Del guion televisivo a la vida real: la tradición de regalar flores amarillas

Medios de comunicación también han documentado ejemplos concretos de la circulación del gesto de regalar flores amarillas en redes.

Cada 21 de septiembre, las redes sociales se llenan de imágenes y videos con flores amarillas, pero ¿por qué se da este fenómeno?

Esta práctica combina símbolos estacionales y referencias de la cultura popular, teniendo su origen según en la telenovela argentina Floricienta y su banda sonora, por lo que se ha convertido en una tendencia viral que se replica en varios países de América Latina y entre comunidades hispanas en el exterior.

El punto de partida cultural es la canción “Flores Amarillas”, interpretada por Florencia Bertotti y compuesta por María Cristina De Giacomi y Carlos Nilson.

Este tema formó parte de los discos y presentaciones de la producción, emitida por Canal 13 entre 2004 y 2005. La letra, que evoca el anhelo de recibir un ramo de flores amarillas, actuó como catalizador para que espectadores y, décadas después, usuarios de plataformas digitales recuperaran ese símbolo.

En la memoria colectiva de los fans se ubica un pasaje televisivo: en el episodio número 33 de la primera temporada, se muestra a la protagonista recibiendo un ramo de flores amarillas. Las reseñas posteriores atribuyen la acción a un miembro de la familia Fritzenwalden, aunque hay inconsistencias sobre si el donante fue Franco (Benjamín Rojas) o Federico (Juan Gil Navarro).

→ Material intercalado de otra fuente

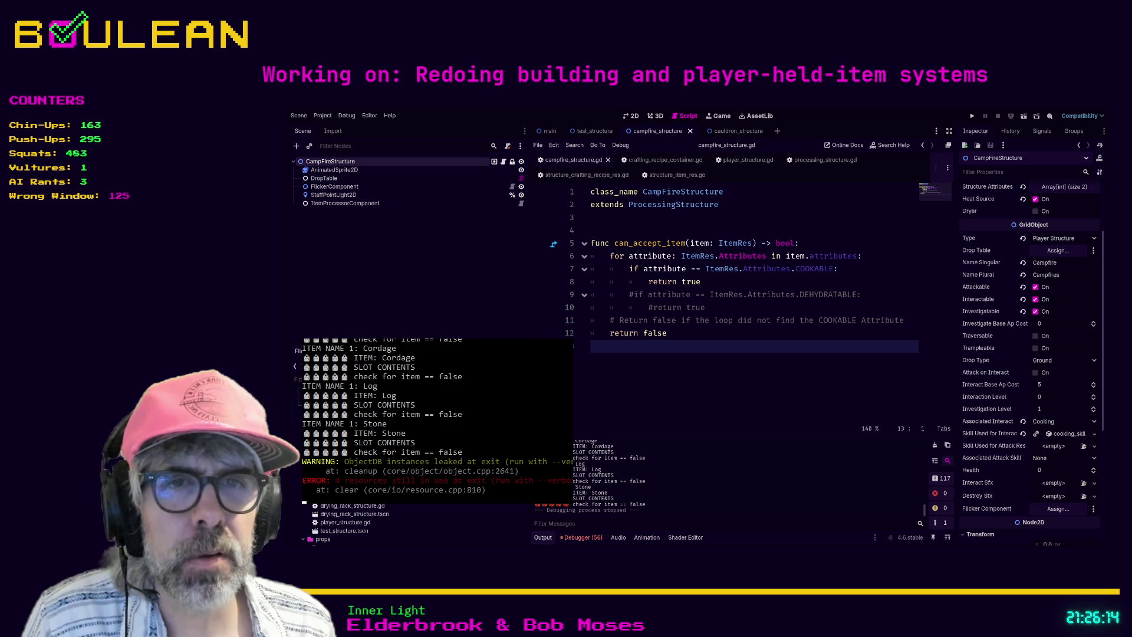
{"action": "key", "text": "ctrl+Tab"}
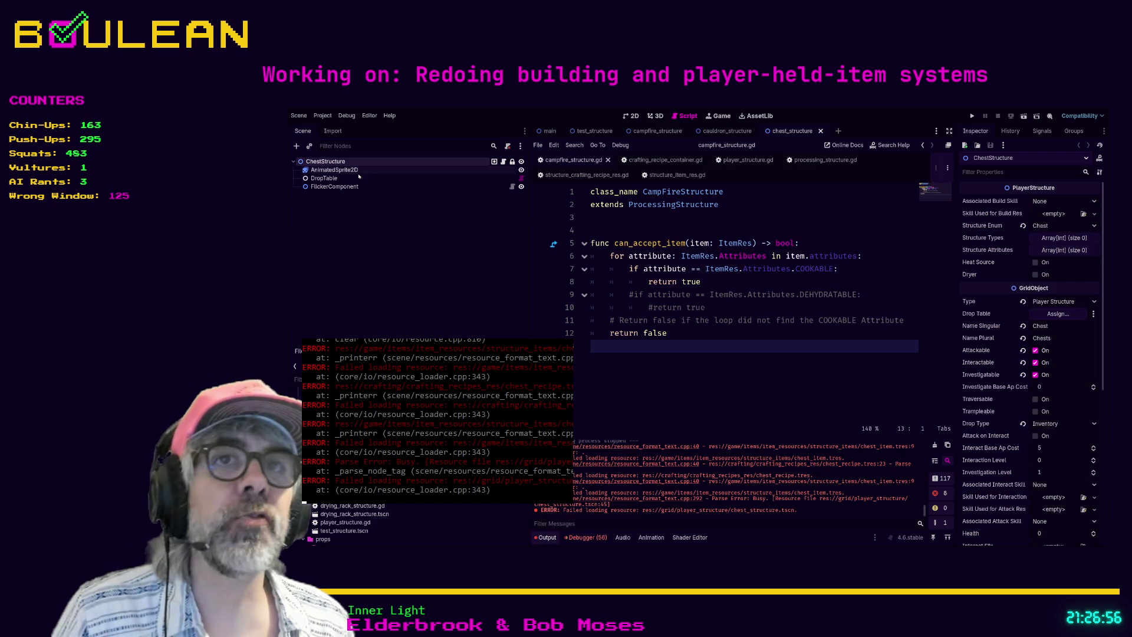
{"action": "left_click", "coordinate": [350, 171]}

Al cotejar el reparto y las notas de archivo, se confirma que Franco es interpretado por Benjamín Rojas y Federico por Juan Gil Navarro. Así, las referencias culturales ligadas a la escena se vinculan claramente con la mitología popular de Floricienta, aunque algunos textos periodísticos la atribuyan de forma distinta.

El color amarillo, asociado a energía, optimismo y renovación, facilitó la conexión entre la escena televisiva y la estación. El gesto de obsequiar flores amarillas se relaciona tanto con la llegada de la primavera en el hemisferio sur como con el Día del Estudiante en Argentina, celebrado cada 21 de septiembre desde principios del siglo XX en homenaje a Domingo F. Sarmiento.

Sin embargo, la fecha del equinoccio varía. El inicio astronómico de la primavera en el hemisferio sur se marca con el equinoccio de septiembre, cuyo momento cambia año a año. Esa diferencia no impide que la costumbre popular fije simbólicamente el 21 como día de referencia.

La viralidad reciente proviene de la reapropiación en redes. TikTok, Instagram y otras plataformas han servido de altavoz para que el gesto —a veces con nostalgia, otras con humor o creatividad— se expanda más allá de Argentina.

Reportes indican que la práctica se observa en países como México, Chile y Perú, así como en comunidades en España y Estados Unidos. También tiene un impacto comercial en floristerías y emprendimientos que preparan ofertas estacionales.

Medios de comunicación también han documentado ejemplos concretos de la circulación del gesto en redes. Un video viral del año anterior muestra a un joven en un campo de girasoles regalando una flor a su pareja. En el pie del material, el autor incluyó la frase “El que no es detallista es porque no quiere”, que circuló como lema humorístico.